Volví a contemplar mis zapatos negros abiertos por detrás y me pregunté cómo podía explicar a la mujer más elegante del hemisferio occidental que eran de Ann Taylor Loft. La miré de nuevo a la cara y supe que no podía.
– Los compré en España -expliqué desviando la mirada-, en una tienda preciosa de Barcelona, cerca de las Ramblas, que vendía la línea de un nuevo diseñador español. -¿Cómo se me había ocurrido eso?
Cerró la mano en un puño, se lo llevó a los labios y ladeó la cabeza. Entonces vi a James caminar hacia la puerta de cristal, pero en cuanto vio a Miranda dio media vuelta y huyó.
– An-dre-aaa, son inaceptables. Mis chicas tienen que representar a la revista Runivay y esos zapatos no transmiten el mensaje que deseo comunicar. Busca unas Jimmy Choo en el ropero. Y tráeme un café.
Me miró, luego miró la puerta, y entonces comprendí que debía abrírsela. Atravesó el umbral sin dar las gracias y se dirigió a su despacho. Yo necesitaba coger dinero y mis cigarrillos para realizar el encargo, pero ni una cosa ni otra valían tanto como para obligarme a caminar detrás de ella como un patito maltratado y fiel, así que di la vuelta para volver al ascensor. Eduardo podía prestarme los cinco dólares del capuchino y Ahmed anotaría otra cajetilla a la cuenta de Runway, como llevaba haciendo desde hacía meses. No había contado con que Miranda reparara en mí, de modo que su voz me golpeó la cabeza como una pala.
– ¡An-dre-aaa!
– ¿Sí, Miranda?
Me detuve en seco y me volví para mirarla.

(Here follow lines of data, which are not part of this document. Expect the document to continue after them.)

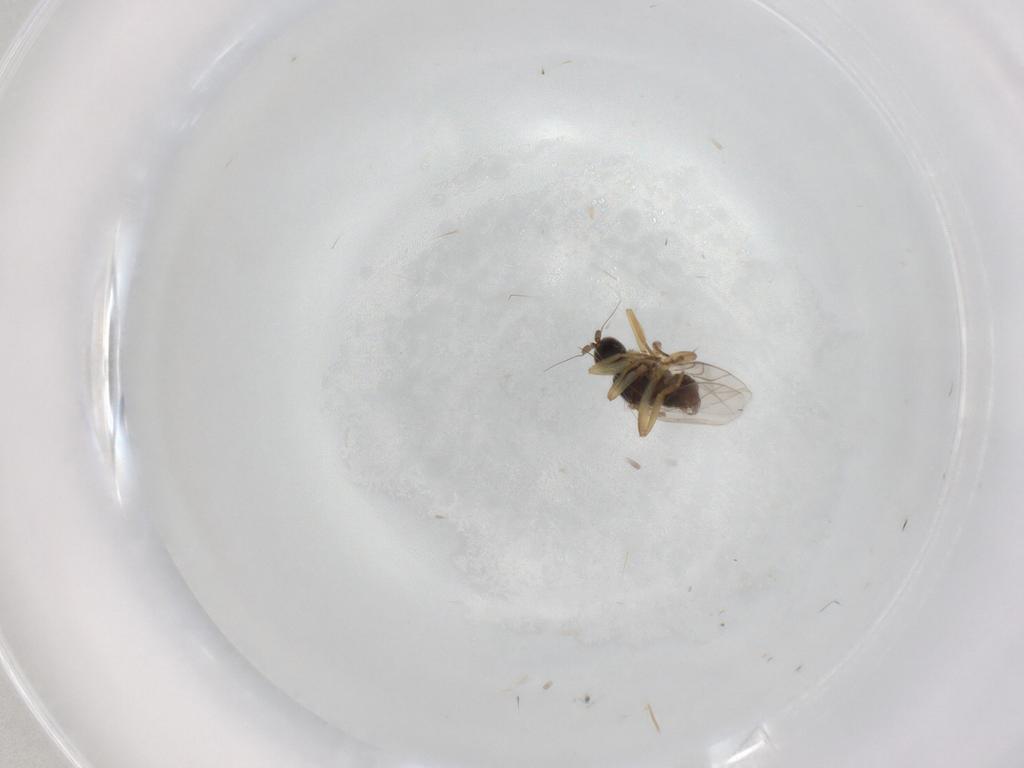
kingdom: Animalia
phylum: Arthropoda
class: Insecta
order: Diptera
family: Hybotidae
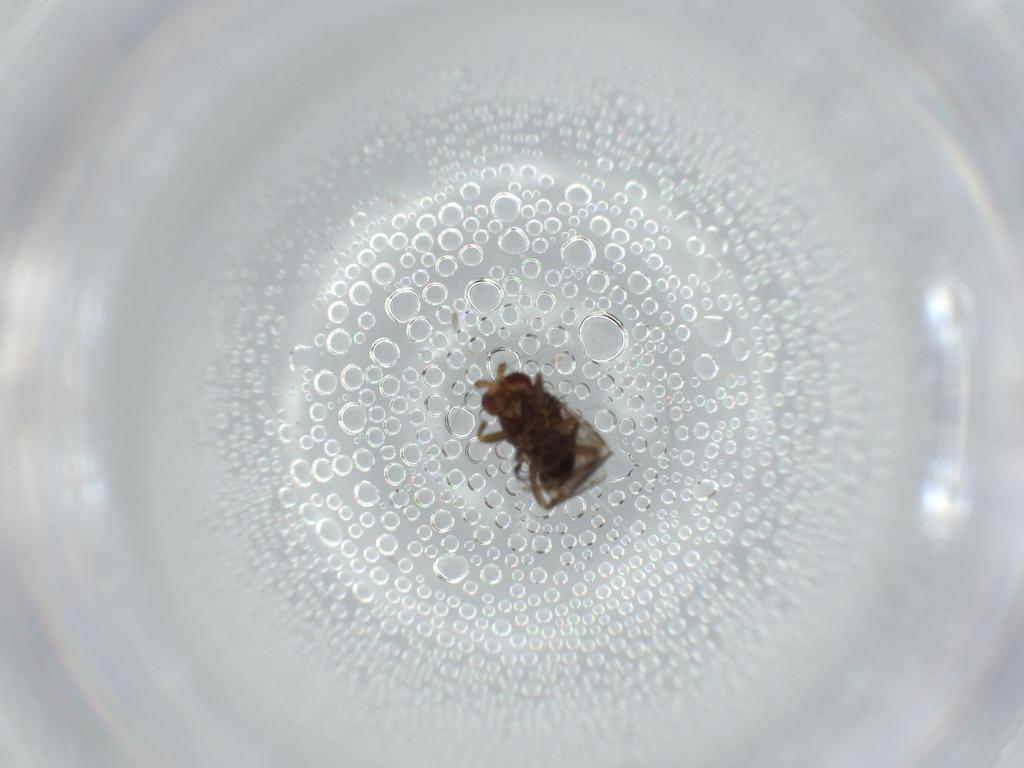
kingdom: Animalia
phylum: Arthropoda
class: Insecta
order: Diptera
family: Ceratopogonidae
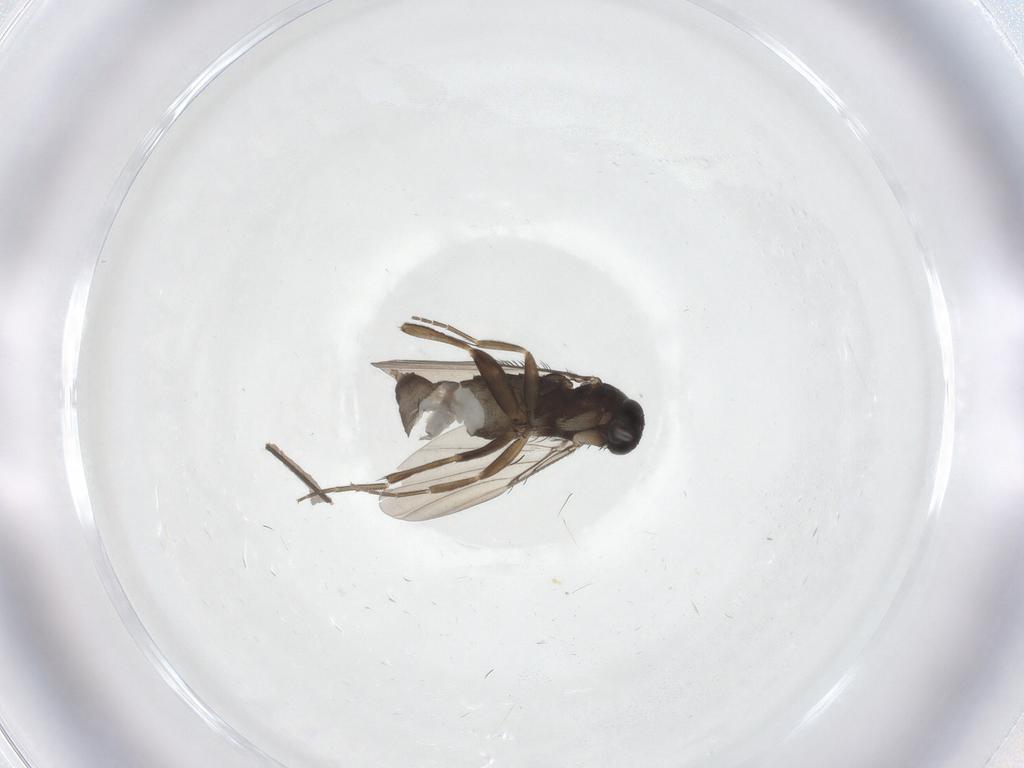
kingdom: Animalia
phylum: Arthropoda
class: Insecta
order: Diptera
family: Phoridae
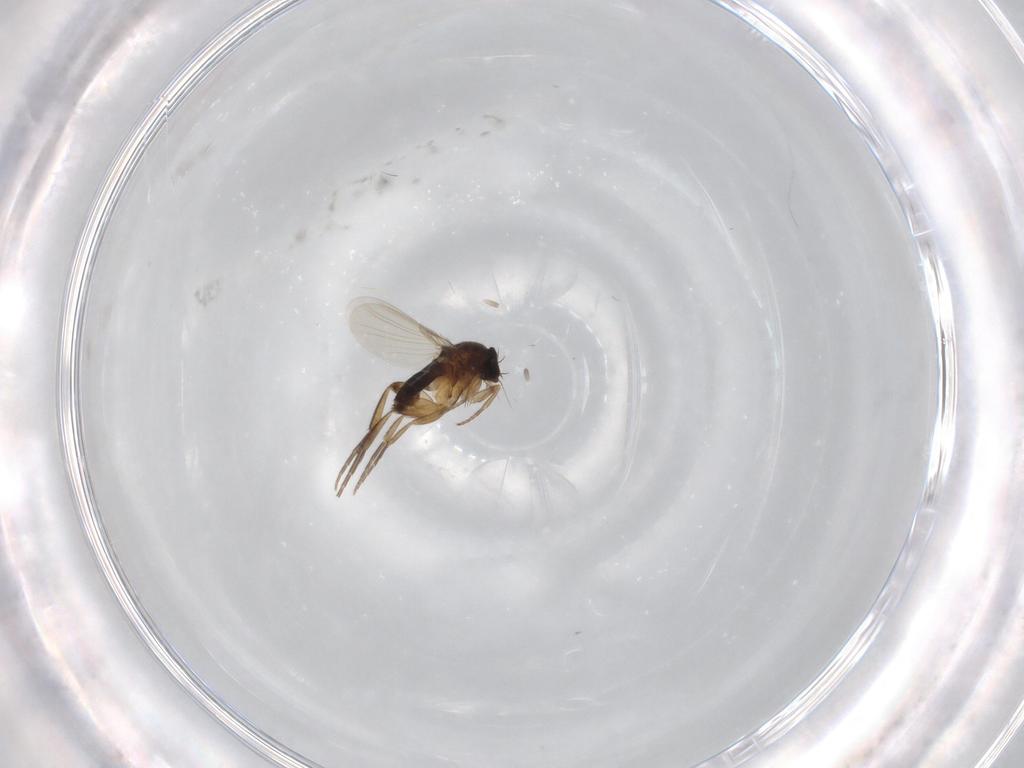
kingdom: Animalia
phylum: Arthropoda
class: Insecta
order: Diptera
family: Phoridae
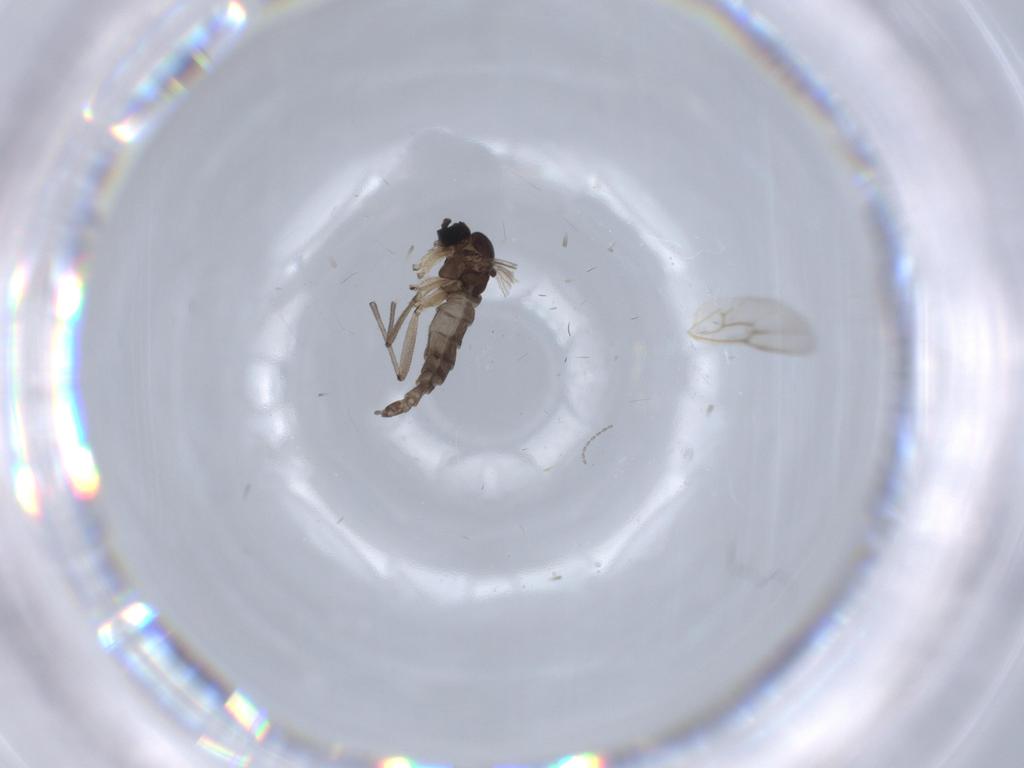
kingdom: Animalia
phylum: Arthropoda
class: Insecta
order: Diptera
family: Sciaridae
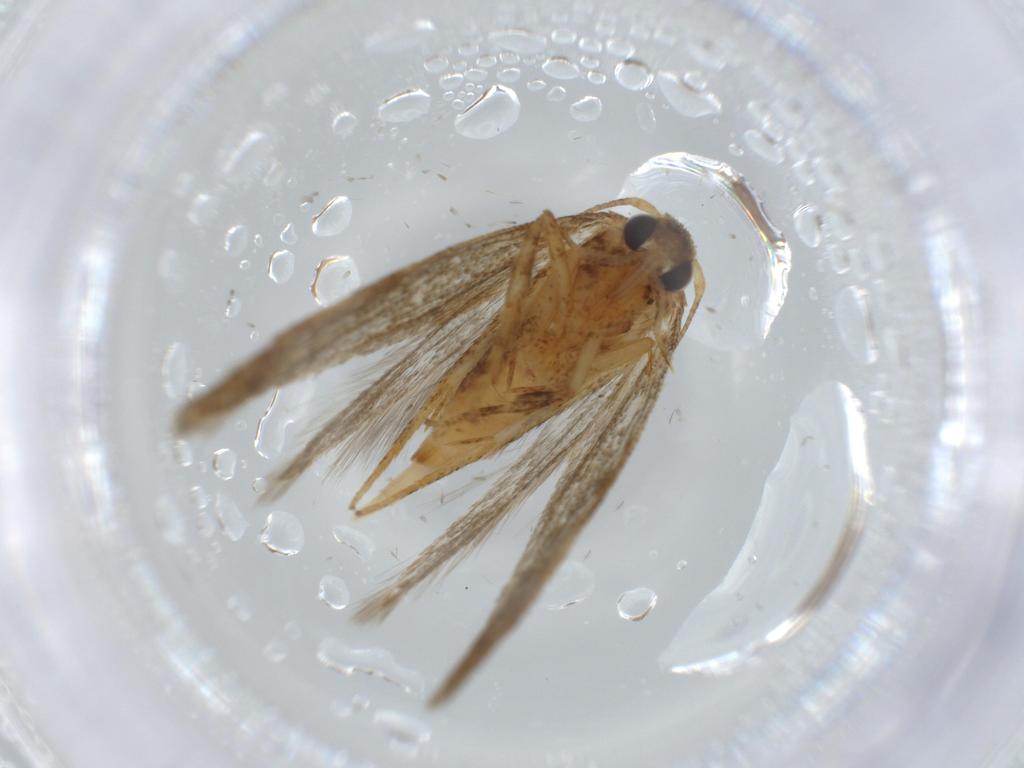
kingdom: Animalia
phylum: Arthropoda
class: Insecta
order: Lepidoptera
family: Coleophoridae
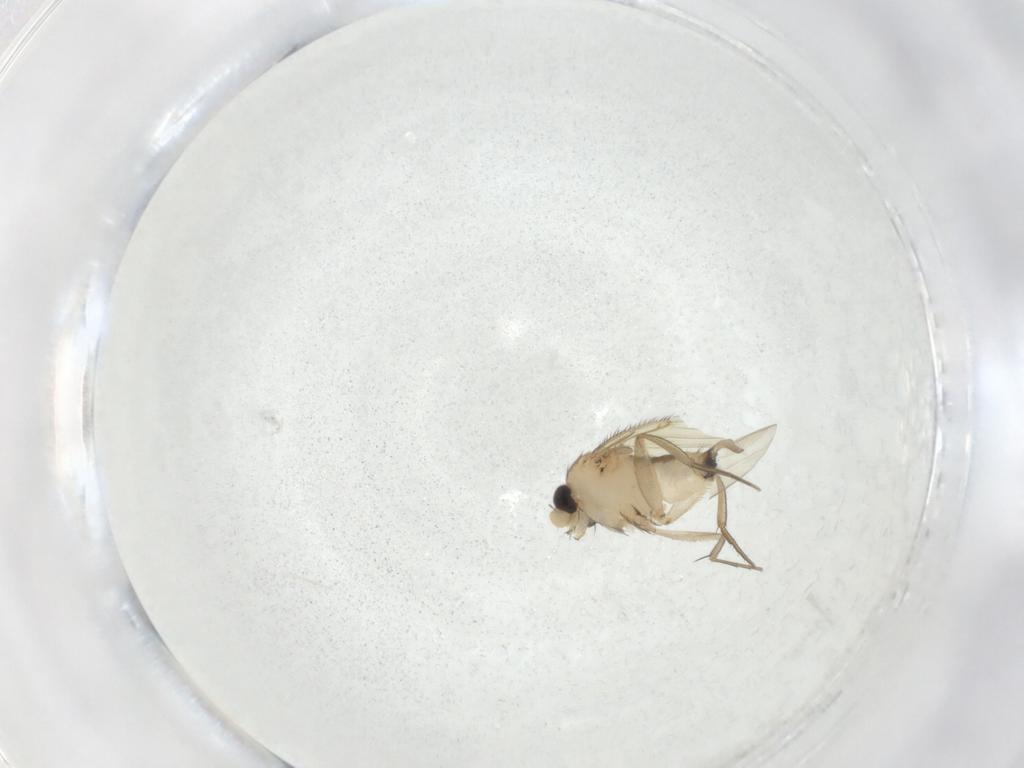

– Espero que el artículo del restaurante que te pedí esté sobre mi mesa.
– Bueno, lo cierto es que no he podido dar con él. Verás, he hablado con todos los periódicos y por lo visto ninguno ha publicado un artículo sobre un restaurante de fusión oriental en los últimos días. ¿No recordarás, por casualidad, el nombre del restaurante?
Sin darme cuenta estaba conteniendo la respiración y preparándome para la bronca. Mi explicación le trajo sin cuidado, porque echó a andar otra vez hacia el despacho.
– An-dre-aaa, ya te dije que salió en el Post. ¿Tan difícil te resulta encontrarlo?
Y dicho eso, se fue. ¿El Post? Había hablado con la crítica gastronómica de ese periódico esa misma mañana, y me había jurado que no había artículo alguno que encajara con mi descripción, que esa semana no se había inaugurado nada digno de mención. Por dentro se estaba desternillando, eso seguro, pero yo sería la que se llevara las culpas.
Apenas tardé unos minutos en comprar el café porque era mediodía, así que decidí añadir otros diez para llamar a Alex, que almorzaba exactamente a las doce y media. Por fortuna respondió a su móvil y no tuve que vérmelas con otros maestros.
– Hola, nena, ¿cómo va el día?
Parecía muy animado y tuve que hacer un esfuerzo para no mostrarme irritada.
– Por ahora fantástico, como siempre. Me encanta esto. He pasado las últimas cinco horas indagando sobre un artículo imaginario que soñó una lunática que se quitaría la vida antes que reconocer que se ha equivocado. ¿Y tú?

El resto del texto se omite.